I've driven on some roads like that in Texas. Straight road as far as the eye can see and nothing but fields.


----------



## grs1961 (Oct 23, 2012)

There were a couple of videos of diesel Cruzen having a bit of a fang, one on an Autobahn in Austria in daylight, and another in Malaysia at night, but my google-fu is weak and I can no longer find them. They were both automatics, and from memory the speedometer needle got well close to 250km/h.


----------



## Aussie (Sep 16, 2012)

Unless the speedo was past 220 it must have been close to 220. This is the speedo in my 161hp auto diesel CDX Cruze.
View attachment 40025


----------



## Luigi (Jun 16, 2013)

Aussie said:


> Unless the speedo was past 220 it must have been close to 220. This is the speedo in my 161hp auto diesel CDX Cruze.
> View attachment 40025


I'm sure the digital one would go higher

Sent from AutoGuide.com Free App


----------



## zeoalex (Aug 24, 2013)

The fastest my cruze has seen is 90, which is the max I would ever go outside of a closed course. I'll hit it from time to time driving home from work (70mph speed limit, pacing traffic and I'm still being pushed from behind to go faster). I try to stay closer to 80ish in a 70. I do really want to get out onto a track at some point though


----------



## Sunline Fan (Jul 29, 2012)

zeoalex said:


> The fastest my cruze has seen is 90, which is the max I would ever go outside of a closed course. I'll hit it from time to time driving home from work (70mph speed limit, pacing traffic and I'm still being pushed from behind to go faster). I try to stay closer to 80ish in a 70. I do really want to get out onto a track at some point though


Last year the day after thanksgiving on my way home from work, I was with a bunch of idiots who had mistaken the highway identification sign for the speed limit. Haven't been up there since, nor do I want to on the open road.

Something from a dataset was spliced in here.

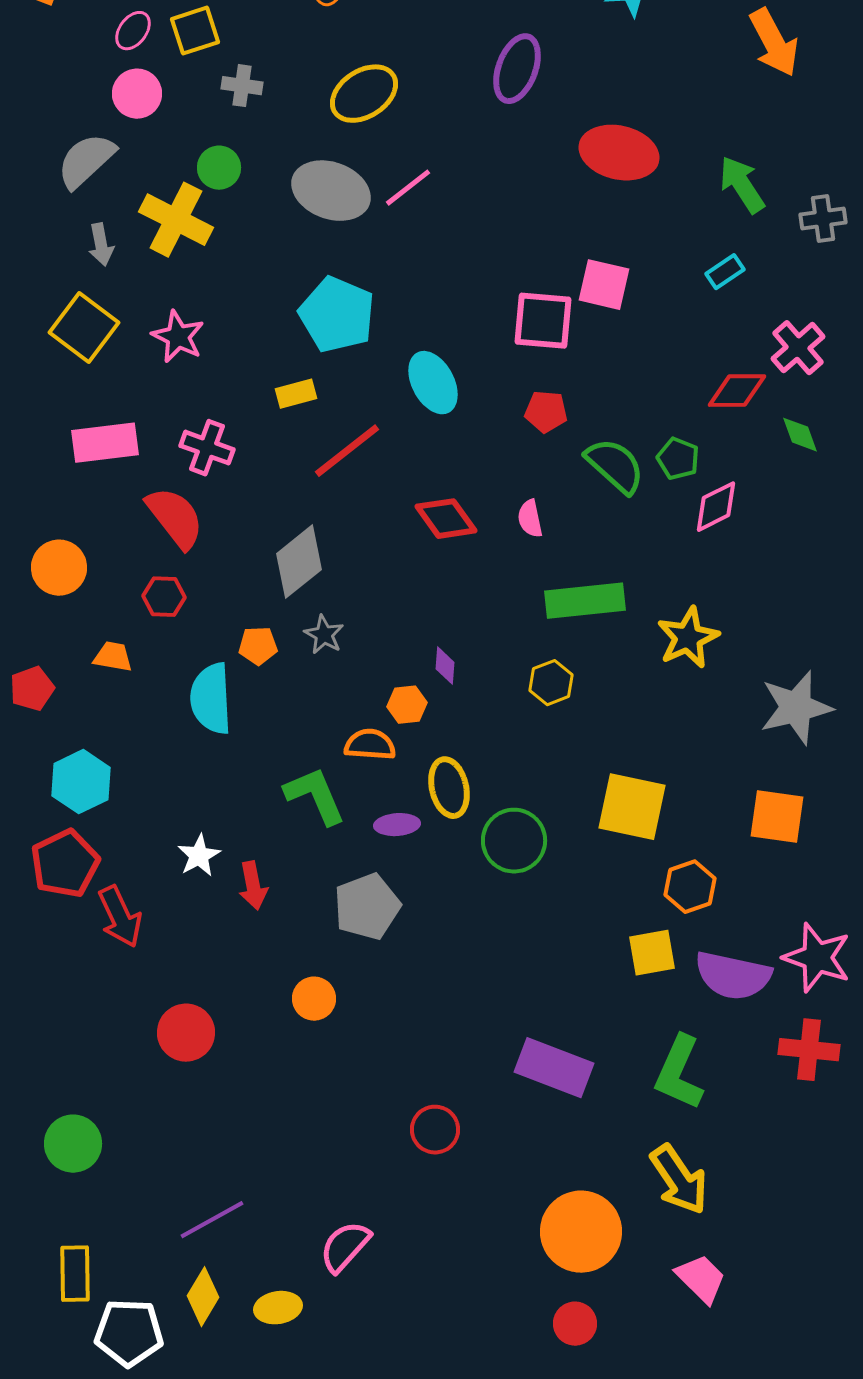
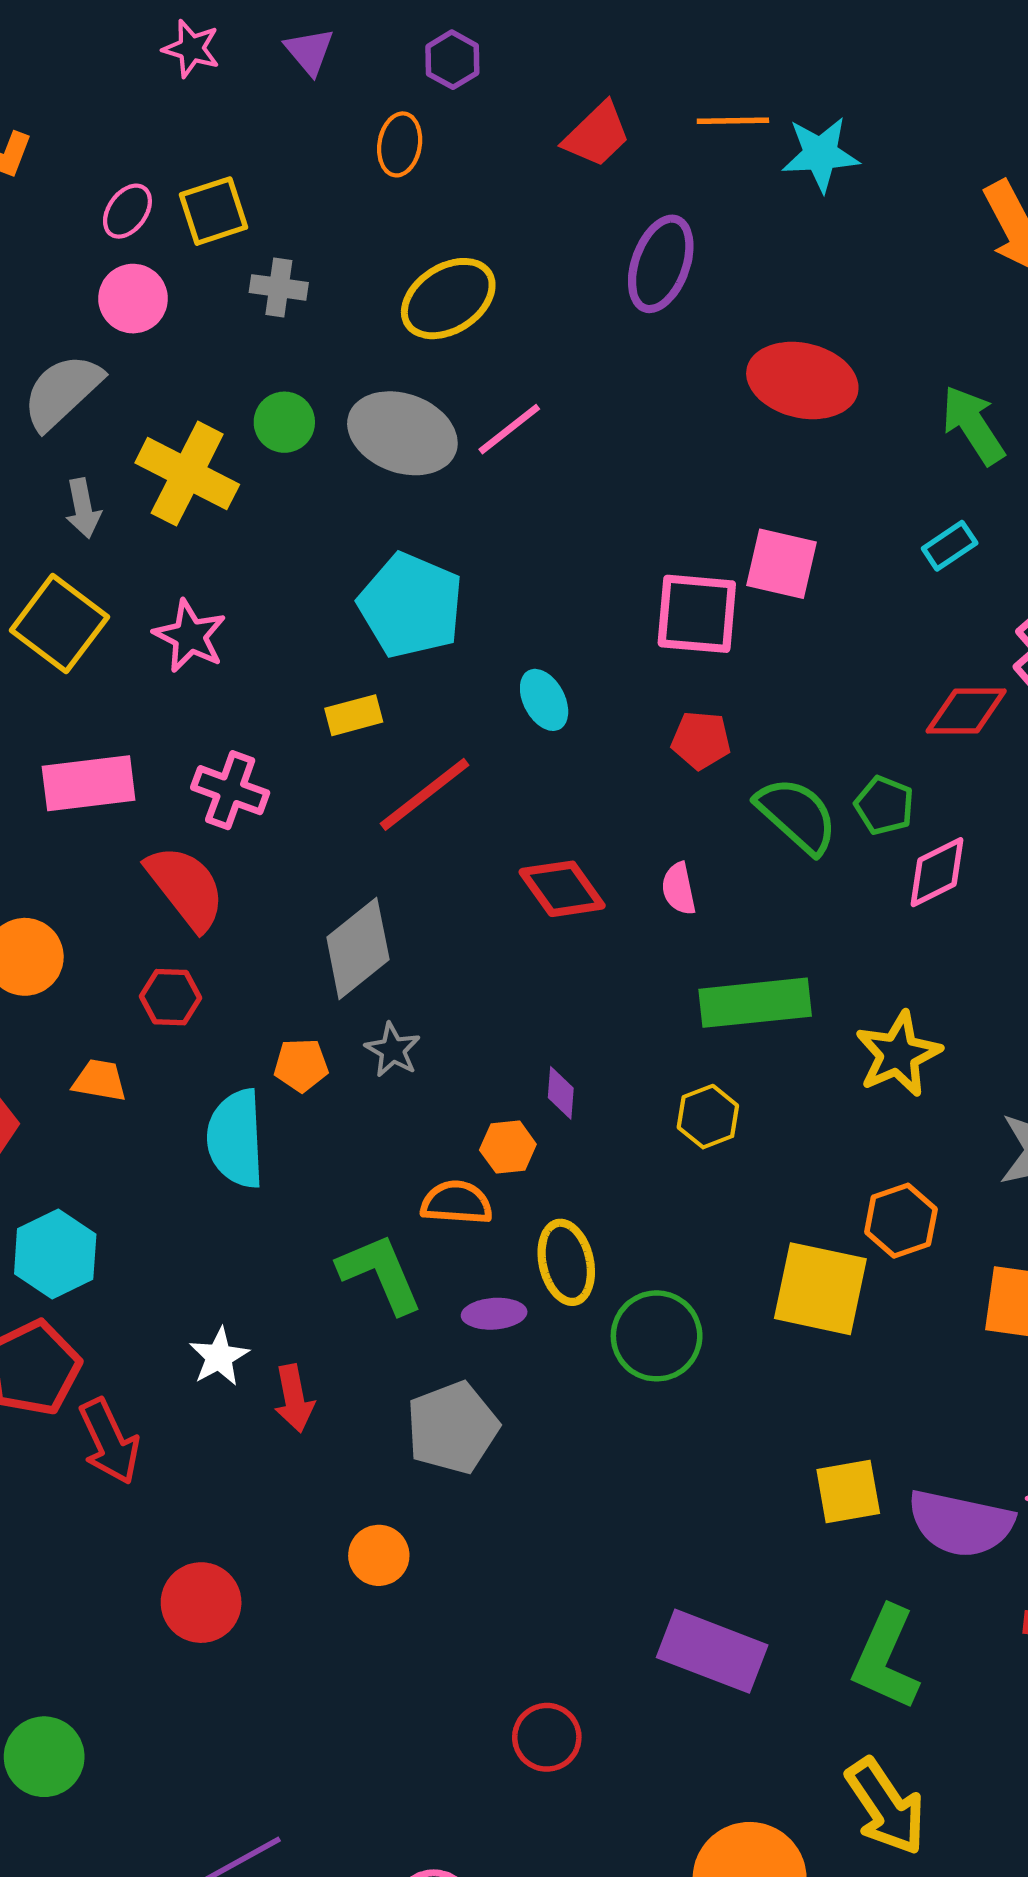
green circle: (219, 168) -> (284, 422), moved
cyan ellipse: (433, 383) -> (544, 700), size x0.7
orange hexagon: (690, 887) -> (901, 1221), moved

(Hint- we were on this highway on Saturday)


----------



## jblackburn (Apr 14, 2012)

Sunline Fan said:


> Last year the day after thanksgiving on my way home from work, I was with a bunch of idiots who had mistaken the highway identification sign for the speed limit. Haven't been up there since, nor do I want to on the open road.
> 
> (Hint- we were on this highway on Saturday)


95 on I95 (and just keeping up with traffic between Richmond and Quantico).

Nope, didn't take the picture.


----------



## diesel (Jun 8, 2013)

Camry?


----------



## Nathan of Aus. (May 16, 2013)

Best I've managed is 240km/h (150mph) in my 03 WRX a couple of times. The car is still pulling but it hits redline at 5th at this speed. Really could do with a 6th gear!
And yes this was conducted on a closed airstrip >_>

Doing a roadtrip this Summer into the outback and will see what the 1.6T Cruze can do.
The Opel Astra with the exact same engine and transmission officially manages 220km/h (137mph) according to Opel. The Holden Cruze 1.6T does weigh a bit more though hence my earlier prediction of around 215km/h (134mph).


----------



## Aussie (Sep 16, 2012)

Hey Nathan, I read a road test on the 1.6T auto hatch SRI and the tester praised the performance but claimed it used 14 litres per 100K, is this realistic or was he just driving like a dipstick?


----------



## Merc6 (Jun 8, 2013)

jblackburn said:


> 95 on I95 (and just keeping up with traffic between Richmond and Quantico).
> 
> Nope, didn't take the picture.


LOL of all the places to do that too? We were suppose to have a MSCW car meet in Richmond and I was almost an hour behind in D.C. by Blue Plains and the NRL. These guys got pulled over soo many times down there I caught up to them before they made it there.


----------



## Nathan of Aus. (May 16, 2013)

Aussie said:


> Hey Nathan, I read a road test on the 1.6T auto hatch SRI and the tester praised the performance but claimed it used 14 litres per 100K, is this realistic or was he just driving like a dipstick?


Hey Aussie,
Yea a couple of people brought this up in the 1.6T engine thread; it's a load of BS. I cracked 4,000km today and I'm sitting on 8.5L per 100km (all city driving avoiding peak-hour). I don't see how someone could average above 10L per 100km long-term unless they cruise at 3,000rpm or something ridiculous like that. The quoted figure of 7.4/7.9 should easily be achievable for country folk.


----------